The things I look for in an ABA are:
Somewhat dry, but complex, American malt body with a fair bit of light to medium toast notes - nuts, bread crust, biscuits and crackers - with very restrained dark roast - light chocolate, cocoa powder.
Neutral yeast character, with restrained "tree fruit" esters - maybe some apple, pear, or fresh plum or cherry. If they're up in the moderate range, they should reinforce the hops, not the malt.
The beer can have some heft to the body, but it should be dextrinous fullness rather than underattenuated sweetness.
Malt to hop balance can go either way, but should be reasonably well balanced. Too much hop bitter will clash with the dark malts and give the impression of astringency; it's a real trick to brew a good hoppy dark beer.
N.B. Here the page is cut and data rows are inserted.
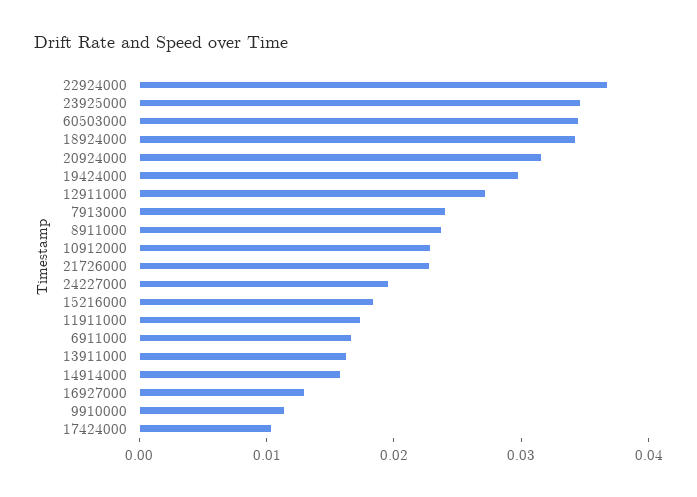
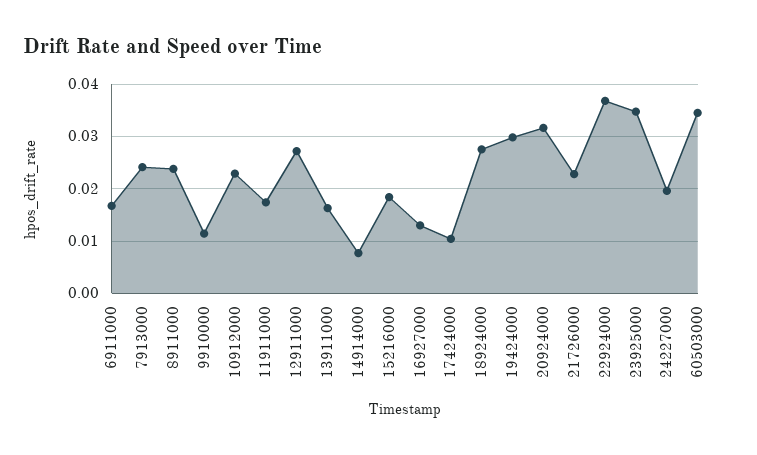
  {
    "22924000": 0.036,
    "23925000": 0.034,
    "60503000": 0.034,
-   "18924000": 0.034,
+   "18924000": 0.028,
    "20924000": 0.032,
    "19424000": 0.03,
    "12911000": 0.028,
    "7913000": 0.024,
    "8911000": 0.024,
    "10912000": 0.022,
    "21726000": 0.022,
    "24227000": 0.02,
    "15216000": 0.018,
    "11911000": 0.018,
    "6911000": 0.016,
    "13911000": 0.016,
-   "14914000": 0.016,
+   "14914000": 0.008,
    "16927000": 0.014,
    "9910000": 0.012,
    "17424000": 0.01
  }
Thinner body and high hop bitterness turns the beer into a "Texas Brown Ale"/"Brown IPA." Fuller, sweeter body and lower hop bitter turns it more towards a Brown or Robust Porter.
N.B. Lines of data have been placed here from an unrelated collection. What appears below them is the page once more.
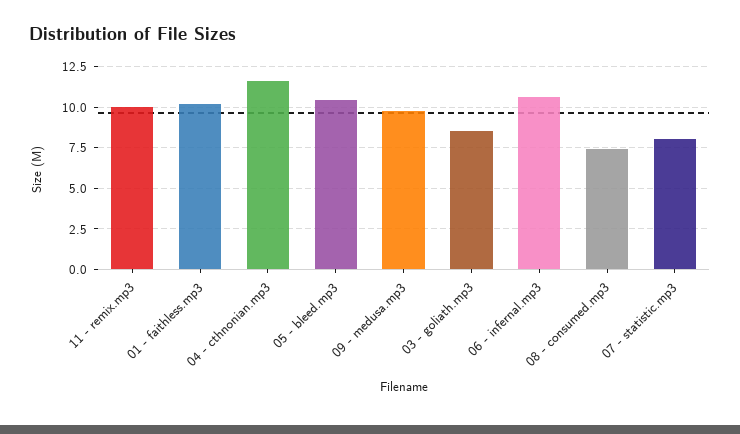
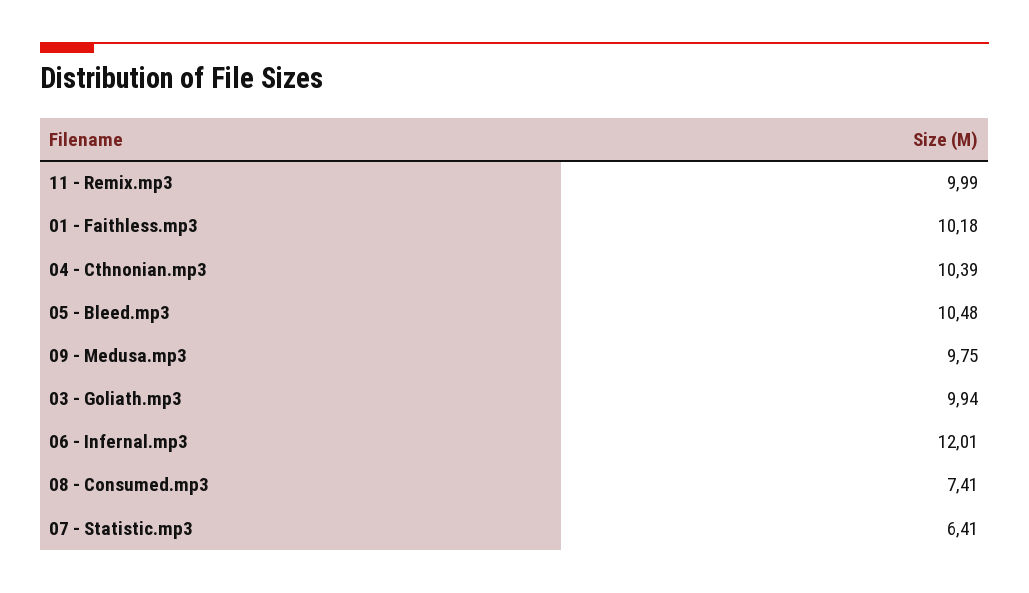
  {
    "11 - remix.mp3": 9.99,
    "01 - faithless.mp3": 10.18,
-   "04 - cthnonian.mp3": 11.5,
+   "04 - cthnonian.mp3": 10.39,
    "05 - bleed.mp3": 10.48,
    "09 - medusa.mp3": 9.75,
-   "03 - goliath.mp3": 8.5,
+   "03 - goliath.mp3": 9.94,
-   "06 - infernal.mp3": 10.5,
+   "06 - infernal.mp3": 12.01,
    "08 - consumed.mp3": 7.41,
-   "07 - statistic.mp3": 8
+   "07 - statistic.mp3": 6.41
  }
On top of the hop bitter and malt complexity, there should also be some late hop character. It's usually citrusy and piny, but doesn't need to be. Too many judges forget that.
BJCP Style guidelines specify low to moderate hop aroma and flavor, but I think that lower hopping levels tend to throw the beer towards being a porter unless the brewer works hard to get a lot of "brown ale" character into the beer and brings up the hop bitterness.
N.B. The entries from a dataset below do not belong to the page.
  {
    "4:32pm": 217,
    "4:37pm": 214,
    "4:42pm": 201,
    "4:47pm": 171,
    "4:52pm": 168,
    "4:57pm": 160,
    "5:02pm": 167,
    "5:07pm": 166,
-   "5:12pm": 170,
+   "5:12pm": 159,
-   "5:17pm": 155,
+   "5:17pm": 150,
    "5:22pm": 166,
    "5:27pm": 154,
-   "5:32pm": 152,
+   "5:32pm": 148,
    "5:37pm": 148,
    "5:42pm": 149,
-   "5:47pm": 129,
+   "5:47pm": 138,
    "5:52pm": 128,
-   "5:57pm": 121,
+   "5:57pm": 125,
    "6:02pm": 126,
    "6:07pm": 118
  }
On the other hand, I think that too much hop flavor and aroma also tends to clash with the dark malts, so it shouldn't be too over the top. But you still need a some late hopping to remind the judges that the beer is a brown ale, not a porter.
Since I'm sort of on the East Coast, I see more balanced versions, and for commercial examples I think of Brooklyn Brown Ale, Smuttynose Old Brown Dog and Avery Ellie’s Brown Ale (Yes, the 2008 BJCP Guidelines turned it into a Northern English Brown, but I think that the Guidelines committee got a bad bottle.)
For more aggressive "West Coast" versions, I think of Clown Shoes Brown Angel, but it's a bit high in alcohol for the style at 7% ABV.
Commercially, I think that the trend was towards more balanced versions, but now it's swinging back towards more aggressively hopped beers. That might also be the case for HB, but I haven't brewed or tasted an ABA recently - it's the rarest of the American ales.
As to Peter's beer, my ignorant guess is that the judges got a fair bit of bitter and citrusy hops in the flavor, but it didn't carry into the aroma, or vice-versa. Judges often like to aroma and flavor to be similar in intensity. In particular, it sucks when a beer has an amazing bouquet but the flavor doesn't follow through.